The muscles selected for botulinum toxin injection are based on understanding of the primary clinical patterns of spasticity or dystonia. Direct injection by palpation technique may be appropriate for superficial muscles; electromyography or electrical stimulation guidance is commonly used to identify deeper muscles. Each muscle is injected in one or more sites, the number being a function of the size of the muscle. Dosage is variable but typically does not exceed 400 units total body dose for a 3-month period. Botulinum toxin A is reconstituted in the vial with preservative-free normal saline, at varying dilutions depending on the muscle size. For example, an average size muscle, such as flexor carpi radialis, could receive a concentration of 10 units per 0.1 mL.
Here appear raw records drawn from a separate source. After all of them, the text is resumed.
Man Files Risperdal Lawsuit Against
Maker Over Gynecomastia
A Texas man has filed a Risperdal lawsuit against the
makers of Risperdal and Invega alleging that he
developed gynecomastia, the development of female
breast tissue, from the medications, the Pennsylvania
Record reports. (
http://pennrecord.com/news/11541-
The skin is cleaned with an alcohol or iodine swab and allowed to dry. When electromyography or electrical stimulation guidance is used, a specialized needle with an exposed tip connected by wire to the recording or stimulating device is needed. Needles are typically 37 mm in length and 27-gauge; larger or smaller needles are often needed, depending on muscle size and depth. In adults, pre-anesthetization of the skin is usually unnecessary; in children, local anesthetic creams are helpful. When botulinum toxin is injected, aspiration of the syringe to prevent injection into a blood vessel is standard technique. Before the injection, informed consent is obtained.

For Parkinson patients, cell transplants and gene therapies continue as experimental procedures still under investigation [13].

Surgery

Deep brain stimulation (subthalamic nuclei, globus pallidus) has been proven efficacious and has largely replaced neuroablative lesion procedures, such as thalamotomy and pallidotomy, for Parkinson disease [1,6,22]. Both deep brain stimulation and ablative surgery are also used for severe cases of other movement disorders, such as tremor or dystonia. In addition, peripheral destructive procedures, such as myectomy, rhizotomy, and peripheral nerve denervation, are occasionally performed on individuals with dystonic limbs who have proved refractory to more conventional management.
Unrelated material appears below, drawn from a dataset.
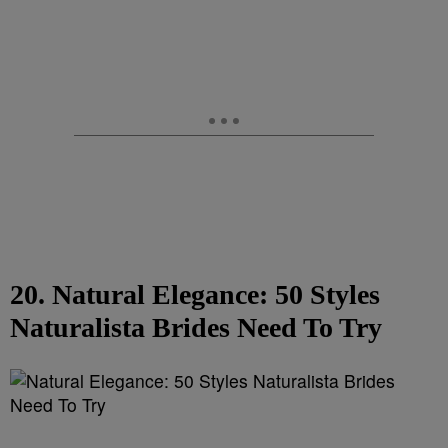
20. Natural Elegance: 50 Styles
Naturalista Brides Need To Try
Potential Disease Complications

Many of the movement disorders, particularly Parkinson disease, are progressive and can result in muscle weakness and immobility, severe limb contractures, aspiration of food and respiratory compromise, social isolation and depression, and intellectual impairment and dementia.

Potential Treatment Complications

Antiparkinson medications may have numerous side effects, including nausea and other gastrointestinal symptoms, drowsiness, confusion, hallucinations, psychosis, and motor dyskinesia. Similar adverse medication effects are described with other agents used to suppress unwanted movements. Botulinum toxin is generally well tolerated but can cause transient unwanted weakness in target or adjacent muscles, including dysphagia. Risks associated with surgical approaches to central nervous system structures are considerable and need to be properly weighed before these options are selected [1,6,22].